▸ **Task to carry out**: Repeat each record exactly, skipping the pictures.

Extracted material START

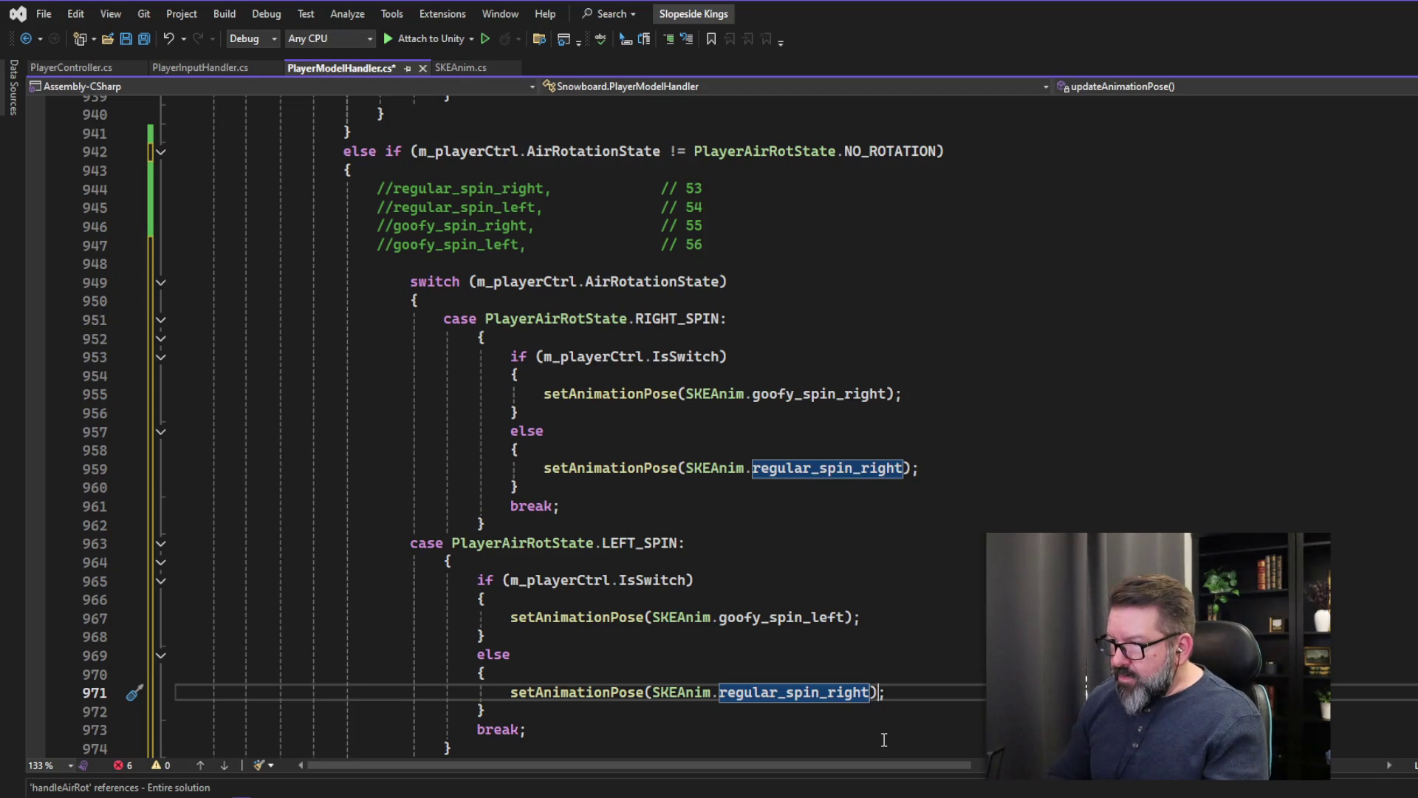
key("Right")
key("BackSpace")
key("BackSpace")
key("BackSpace")
key("BackSpace")
key("BackSpace")
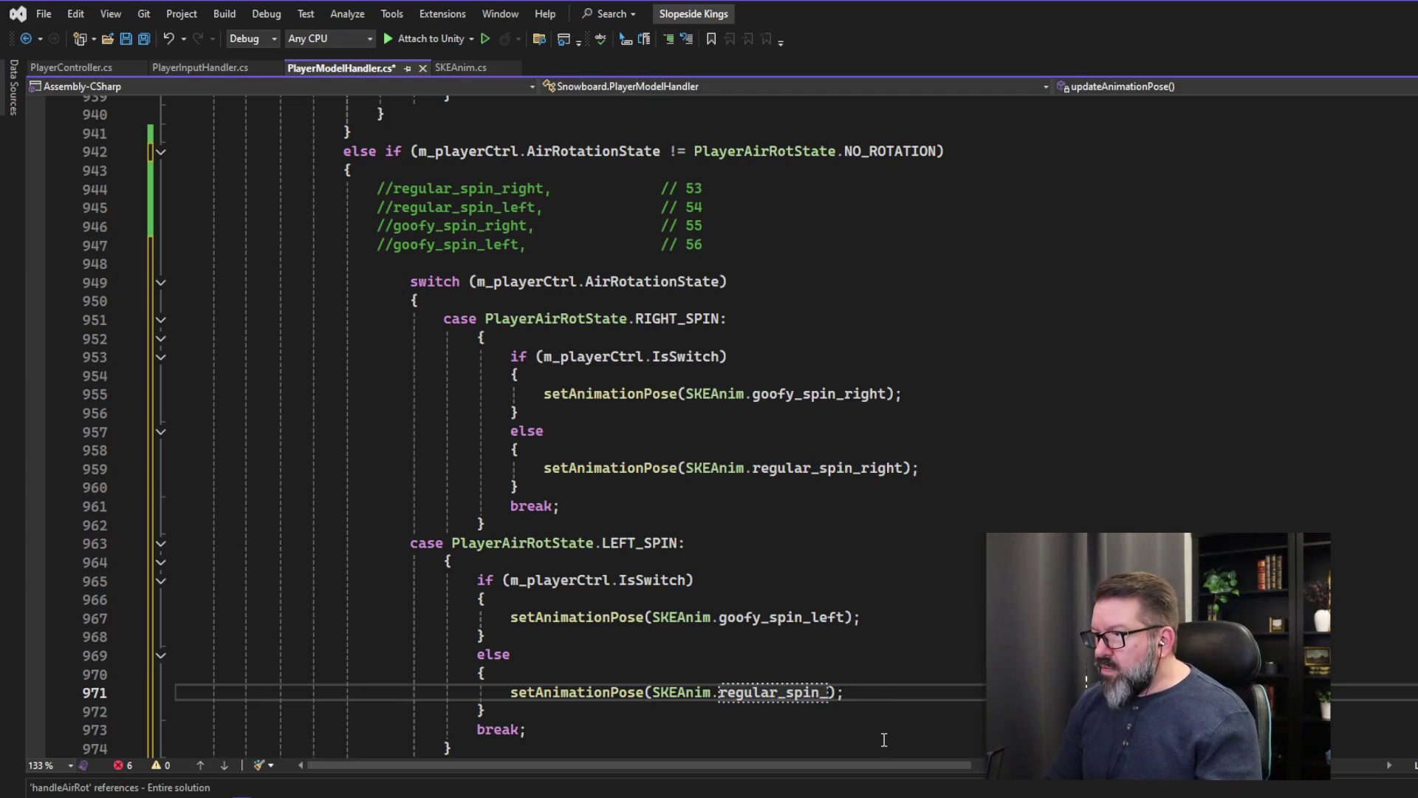
key("End")
key("BackSpace")
key("BackSpace")
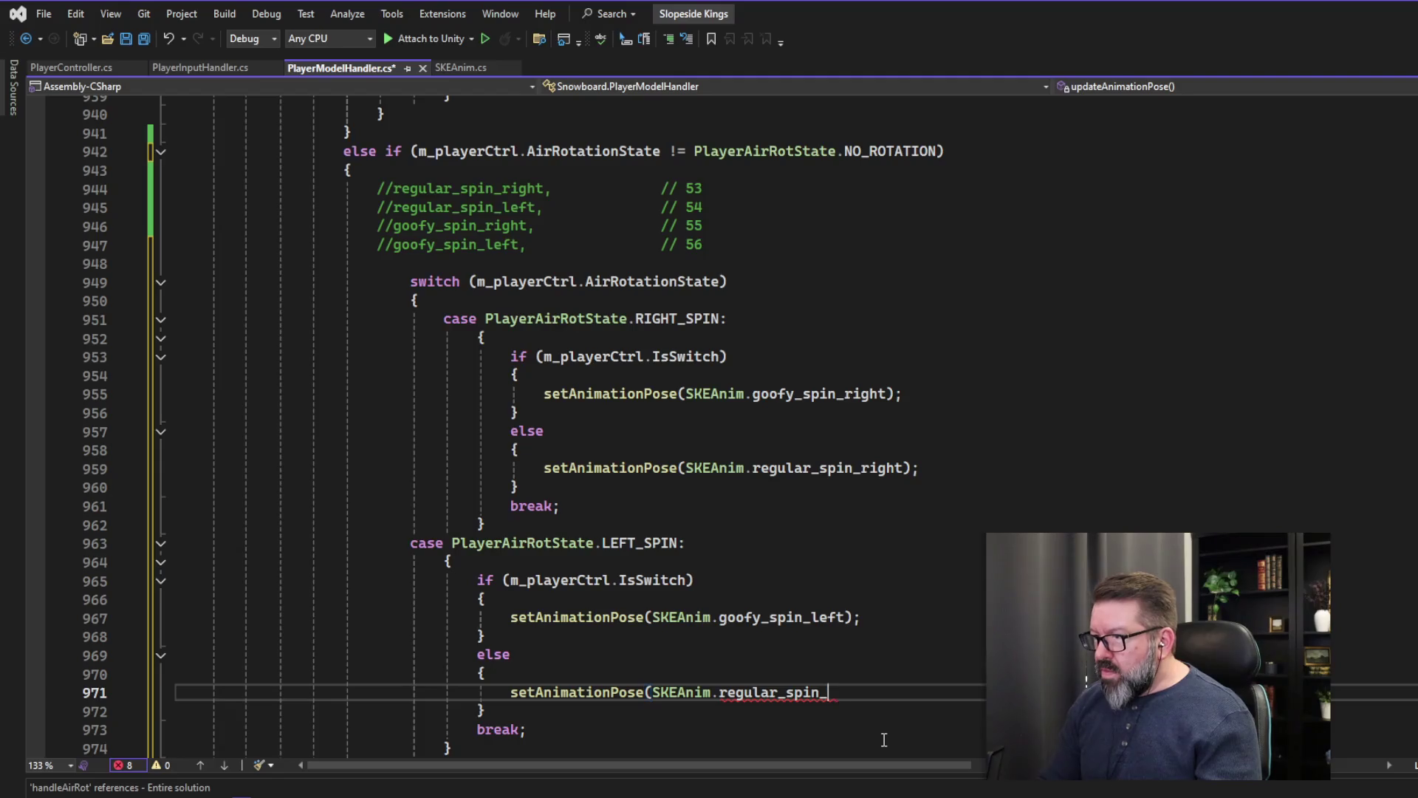
type("left);'")
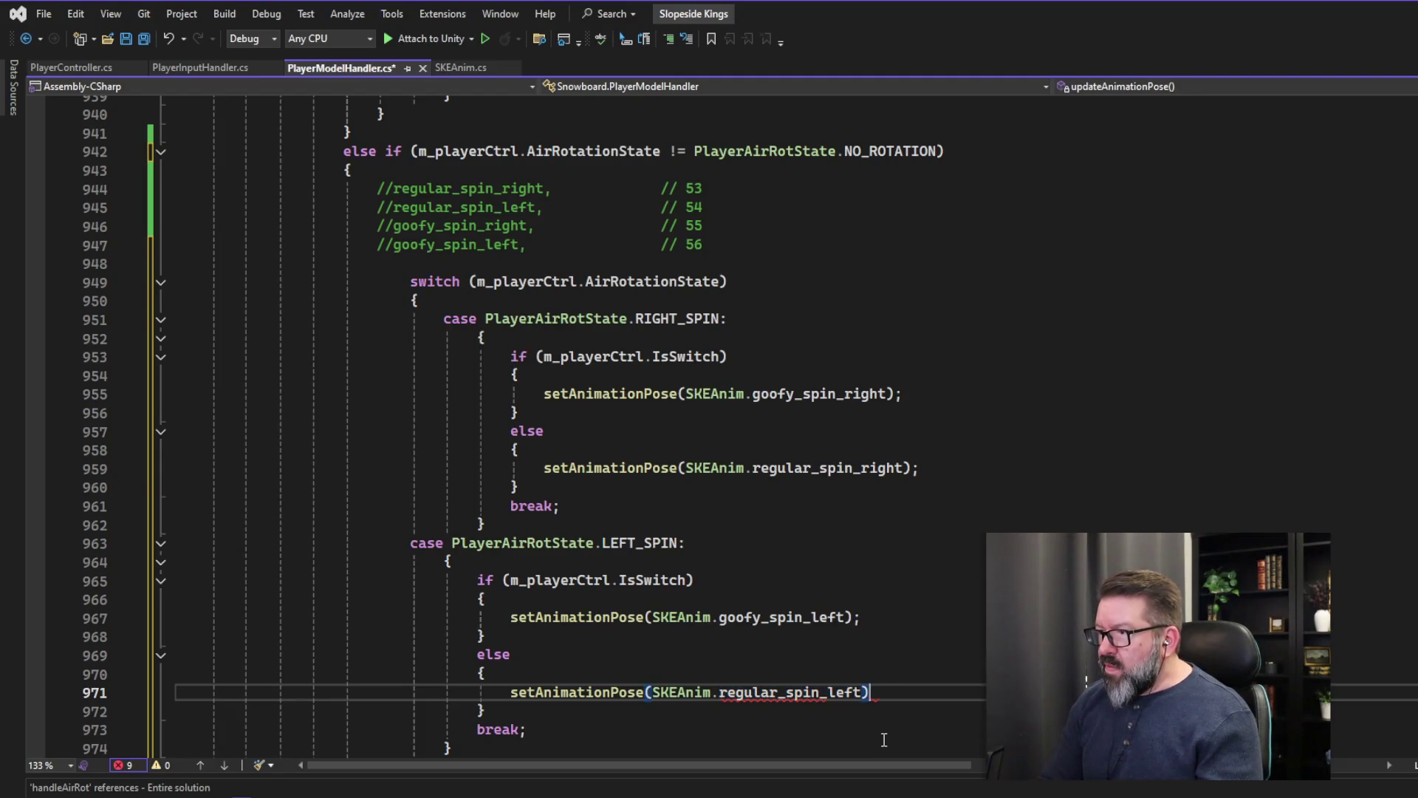
key("BackSpace")
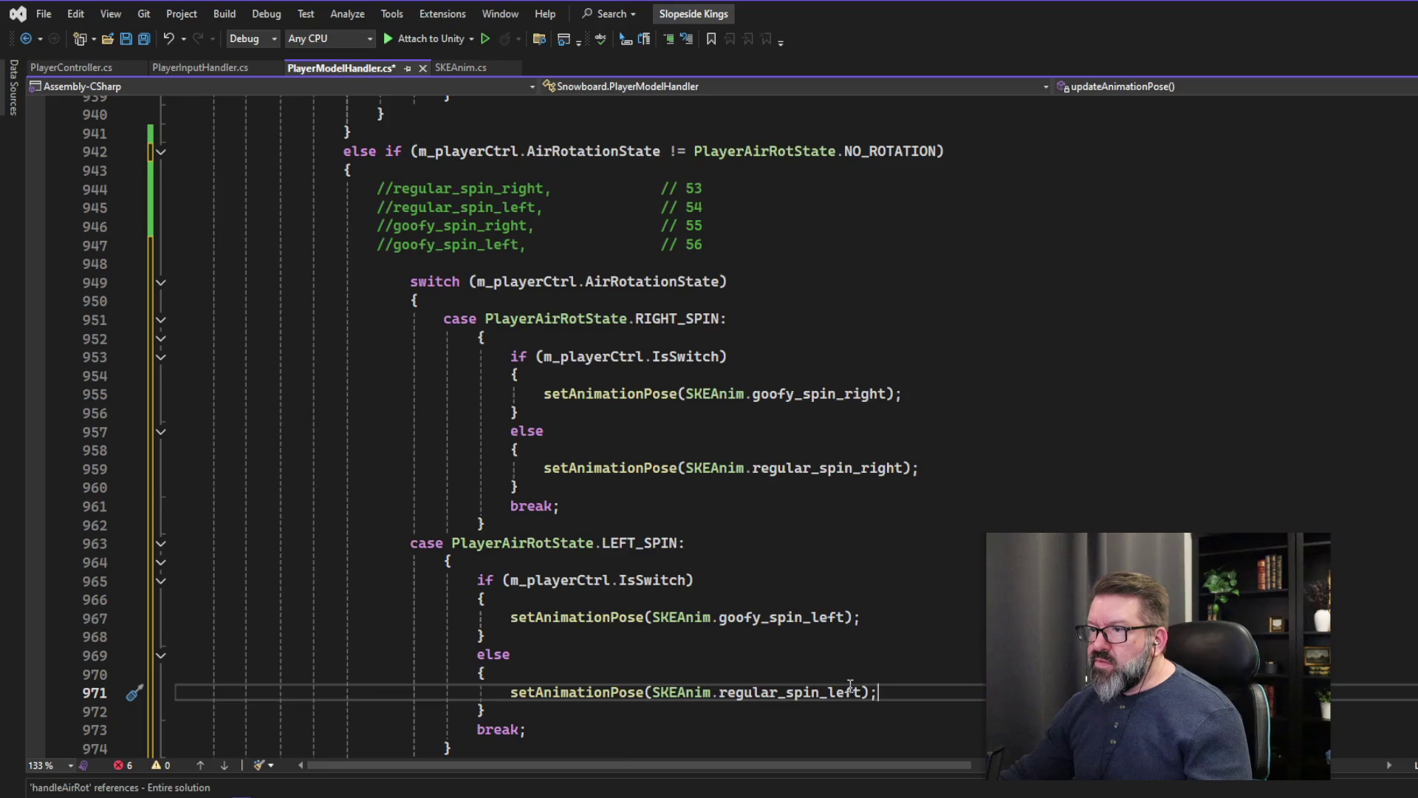
scroll(585, 585, "down", 3)
- Select and copy the default case block from the trick-state switch
left_click(499, 617)
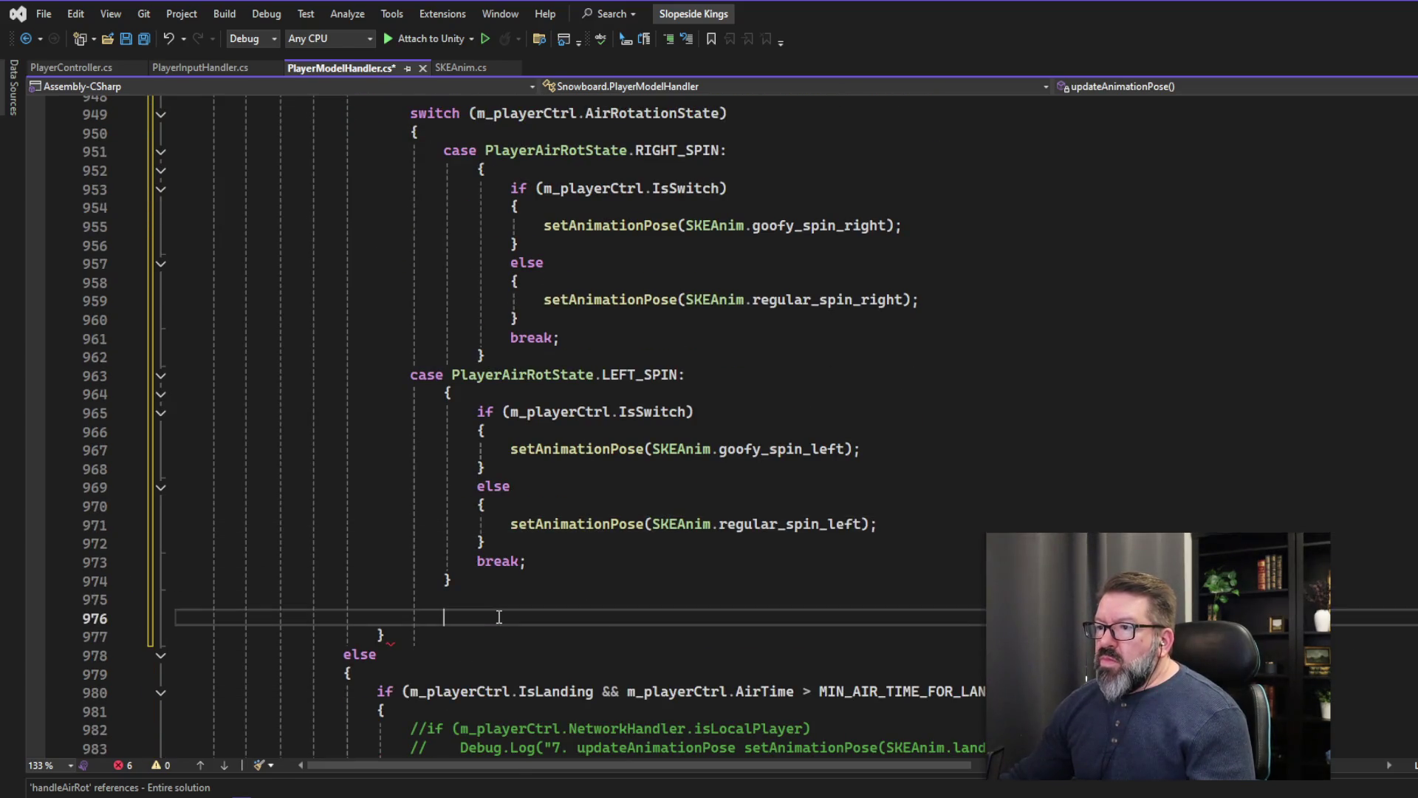
left_click(401, 635)
scroll(480, 641, "up", 3)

Extracted material END

▸ **Exercise result**:
key("Right")
key("BackSpace")
key("BackSpace")
key("BackSpace")
key("BackSpace")
key("BackSpace")
key("End")
key("BackSpace")
key("BackSpace")
type("left);'")
key("BackSpace")
scroll(585, 585, "down", 3)
- Select and copy the default case block from the trick-state switch
left_click(499, 617)
left_click(401, 635)
scroll(480, 641, "up", 3)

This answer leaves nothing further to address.